- Genre: Food reality television
- Judges: Tia Mowry; Donal Skehan;
- Country of origin: United States
- Original language: English
- No. of seasons: 1
- No. of episodes: 6

Production
- Running time: 41:00
- Production company: Triage Entertainment

Original release
- Network: Food Network
- Release: August 22 – September 26, 2016

Related
- Food Network Star

= Food Network Star Kids =

American television series

Food Network Star Kids is an American cooking competition television series that aired on Food Network, presented by actress Tia Mowry and food critic Donal Skehan.
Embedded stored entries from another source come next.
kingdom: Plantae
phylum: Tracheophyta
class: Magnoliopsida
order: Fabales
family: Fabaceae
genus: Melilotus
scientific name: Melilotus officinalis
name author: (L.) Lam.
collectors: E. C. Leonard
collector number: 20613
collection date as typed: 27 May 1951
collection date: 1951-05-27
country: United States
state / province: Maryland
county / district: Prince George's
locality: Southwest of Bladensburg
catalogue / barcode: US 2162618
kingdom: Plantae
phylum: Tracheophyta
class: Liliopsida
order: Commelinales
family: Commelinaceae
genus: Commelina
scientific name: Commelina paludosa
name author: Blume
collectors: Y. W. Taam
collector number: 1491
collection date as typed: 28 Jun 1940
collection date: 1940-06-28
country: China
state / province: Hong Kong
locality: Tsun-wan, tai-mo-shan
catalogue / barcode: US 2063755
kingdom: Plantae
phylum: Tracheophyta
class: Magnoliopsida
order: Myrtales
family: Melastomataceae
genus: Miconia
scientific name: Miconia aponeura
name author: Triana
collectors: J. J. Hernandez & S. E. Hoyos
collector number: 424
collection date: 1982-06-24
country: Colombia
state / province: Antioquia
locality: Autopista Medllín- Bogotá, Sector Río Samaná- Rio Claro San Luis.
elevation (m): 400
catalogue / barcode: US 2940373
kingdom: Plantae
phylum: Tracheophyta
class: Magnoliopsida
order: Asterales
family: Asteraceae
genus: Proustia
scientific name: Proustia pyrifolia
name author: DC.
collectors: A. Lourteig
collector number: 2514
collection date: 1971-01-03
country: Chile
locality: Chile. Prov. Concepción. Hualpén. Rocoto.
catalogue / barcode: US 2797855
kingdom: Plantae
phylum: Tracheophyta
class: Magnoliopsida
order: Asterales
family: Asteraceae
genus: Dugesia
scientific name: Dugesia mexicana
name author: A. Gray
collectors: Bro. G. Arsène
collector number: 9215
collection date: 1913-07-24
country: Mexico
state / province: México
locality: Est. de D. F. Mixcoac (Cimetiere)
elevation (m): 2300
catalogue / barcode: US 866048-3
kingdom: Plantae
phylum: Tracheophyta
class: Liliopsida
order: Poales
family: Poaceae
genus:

The series is a spin-off of Food Network Star.

==Contestants==

===Winner===
- Amber Kelley - Seattle, Washington

===Runners-up===

- Isaiah Hooks - Stroudsburg, Pennsylvania
- Liam Waldman - Los Angeles, California

===Eliminated===
(in order of elimination)
- Nicholas Hornbostel - Vail, Colorado
- Sydnie Jaye Meyers - Austin, Texas
- Gracie Evans - Tampa, Florida
- Sammy Voit - The Bronx, New York
- Salvatore "Sal" Soldo - Staten Island, New York
- Tyra Jefferson - Irmo, South Carolina
- Alexa "Lexi" Shuster - Port Chester, New York

== Contestant progress ==

| Finalist | 1 | 2 | 3 | 4 | 5 | 6 |
| Amber | IN | LOW | HIGH | HIGH | IN | WINNER |
| Isaiah | HIGH | IN | WIN | IN | IN | RUNNER-UP |
| Liam | HIGH | HIGH | LOW | HIGH | IN |
| Lexi | LOW | IN | IN | LOW | OUT |  |
| Tyra | IN | WIN | IN | OUT |  |  |
| Sal | LOW | LOW | OUT |  |  |  |
| Sammy | WIN | OUT |  |  |  |  |
| Gracie | OUT |  |  |  |  |  |
| Sydnie | OUT |  |  |  |  |  |
| Nicholas | OUT |  |  |  |  |  |

 (WINNER) The contestant won Food Network Star Kids.
 (RUNNER-UP) The contestant made it to the finale, but did not win.
 (WIN) The contestant won the challenge for that week.
 (HIGH) The contestant was one of the judges' favorites in the challenge for that week.
 (IN) The contestant performed sufficiently well to advance to the next week.
 (LOW) The contestant was one of the judges' least favorites for that week, but advanced.
 (OUT) The contestant was eliminated from the competition.